SRE Engineer

Redotpay

Redotpay

Other Engineering

hong kong

Posted on May 15, 2026

SRE Engineer

Role Overview

As a Site Reliability Engineer (SRE), you will be the guardian of our app and core business systems, ensuring their stability, availability, and recoverability. Through robust monitoring and alerting, incident response, release governance, capacity planning, automation, and disaster recovery drills, you will safeguard our end-user experience and maintain uninterrupted business continuity.

Core Responsibilities

App Stability Assurance

  • Own the stability monitoring for critical user journeys, including login, homepage, trading, payments, deposits/withdrawals, and core APIs.
  • Define and track core Service Level Indicators (SLIs) such as user-side availability, API success/error rates, latency, and crash rates.
  • Promptly detect and address issues like app launch failures, API timeouts, service degradation, and regional access anomalies.

Monitoring, Alerting & Observability

  • Build and optimize comprehensive observability capabilities encompassing logs, metrics, distributed tracing, business probes, and Real User Monitoring (RUM).
  • Refine alerting rules to reduce noise/false positives and improve the accuracy of incident detection.
  • Establish and enforce tiered incident classification (P0/P1/P2), alongside clear notification, escalation, and response protocols.

Incident Response & Emergency Handling

  • Lead or actively participate in production incident triage, mitigation, recovery, and post-mortem analysis.
  • Develop and maintain emergency runbooks for critical scenarios (e.g., app downtime, core API failures, database anomalies, cloud service outages, network disruptions).
  • Drive Root Cause Analysis (RCA) and ensure the closed-loop implementation of corrective actions.

Release & Change Stability Governance

  • Participate in establishing best practices for production releases, canary/gray deployments, rollbacks, change windows, and post-release monitoring.
  • Identify and mitigate stability risks during the release pipeline to prevent incidents caused by deployments or configuration changes.
  • Champion the adoption of automated deployments, automated rollbacks, and advanced change risk controls.

Capacity, Performance & Resilience

  • Contribute to capacity planning, performance stress testing, resource utilization monitoring, and scaling strategies.
  • Drive the implementation of reliability patterns, including rate limiting, graceful degradation, circuit breaking, and backup/restore mechanisms.
  • Regularly organize or participate in chaos engineering/fault drills, disaster recovery exercises, and restoration validation.

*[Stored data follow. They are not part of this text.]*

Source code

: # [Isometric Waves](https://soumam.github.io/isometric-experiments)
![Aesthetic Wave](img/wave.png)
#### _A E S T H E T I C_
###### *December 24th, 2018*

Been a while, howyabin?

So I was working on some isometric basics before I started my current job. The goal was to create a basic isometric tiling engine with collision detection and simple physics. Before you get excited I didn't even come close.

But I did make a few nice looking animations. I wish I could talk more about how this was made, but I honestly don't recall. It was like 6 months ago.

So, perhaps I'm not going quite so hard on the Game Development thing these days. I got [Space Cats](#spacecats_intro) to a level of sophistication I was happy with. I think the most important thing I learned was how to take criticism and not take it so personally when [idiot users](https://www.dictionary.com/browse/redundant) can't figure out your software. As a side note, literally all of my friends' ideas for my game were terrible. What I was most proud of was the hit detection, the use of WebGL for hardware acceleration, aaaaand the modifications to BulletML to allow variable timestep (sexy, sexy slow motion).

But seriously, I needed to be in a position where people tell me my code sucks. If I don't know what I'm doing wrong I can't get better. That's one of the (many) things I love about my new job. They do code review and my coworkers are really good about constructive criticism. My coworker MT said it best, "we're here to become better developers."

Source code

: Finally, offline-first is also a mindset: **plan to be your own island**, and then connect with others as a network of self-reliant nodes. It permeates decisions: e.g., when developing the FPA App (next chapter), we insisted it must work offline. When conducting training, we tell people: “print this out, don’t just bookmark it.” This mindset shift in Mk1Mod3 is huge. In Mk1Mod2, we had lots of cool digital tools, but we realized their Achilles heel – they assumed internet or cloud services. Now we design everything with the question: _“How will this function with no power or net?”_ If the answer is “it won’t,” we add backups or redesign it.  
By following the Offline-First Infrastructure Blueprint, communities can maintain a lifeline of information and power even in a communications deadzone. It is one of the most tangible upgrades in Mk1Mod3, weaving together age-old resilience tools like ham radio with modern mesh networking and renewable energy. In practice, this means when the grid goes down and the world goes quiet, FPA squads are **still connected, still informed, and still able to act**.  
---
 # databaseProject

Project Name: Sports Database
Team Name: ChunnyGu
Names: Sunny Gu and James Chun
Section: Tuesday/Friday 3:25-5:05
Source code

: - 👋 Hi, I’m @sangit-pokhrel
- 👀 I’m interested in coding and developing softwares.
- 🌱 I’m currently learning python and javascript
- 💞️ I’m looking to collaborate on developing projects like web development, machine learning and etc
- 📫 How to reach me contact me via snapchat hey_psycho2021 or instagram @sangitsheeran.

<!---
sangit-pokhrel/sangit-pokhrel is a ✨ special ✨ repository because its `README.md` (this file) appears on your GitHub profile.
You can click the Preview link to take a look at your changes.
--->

Automation & Toil Reduction

  • Develop tools and platforms for automated health checks, alert analysis, and system self-healing.
  • Eliminate manual toil to drastically improve the efficiency of production issue resolution.
  • Standardize operations by documenting Standard Operating Procedures (SOPs), runbooks, and post-mortem templates.

Qualifications

  • Solid understanding of core infrastructure components: Linux, networking, databases, caching, middleware, and cloud services.
  • Familiarity with common modern architectures: App backend services, API gateways, load balancing, CDN, and Kubernetes/containerization.
  • Hands-on experience with one or more monitoring and observability ecosystems (e.g., Prometheus, Grafana, ELK, Datadog, CloudWatch, APM, distributed tracing).
  • Proven track record in handling production incidents, with the ability to independently perform log analysis, trace debugging, performance profiling, and system recovery.
  • Strong understanding of SRE workflows, including deployments, canary releases, rollbacks, capacity planning, incident response, and post-mortems.
  • Proficiency in scripting or development (Shell, Python, or Go) to build automation tools.
  • Preferred: Experience ensuring the stability of global apps, or a background in Payments, FinTech, Web3, or Cross-border businesses.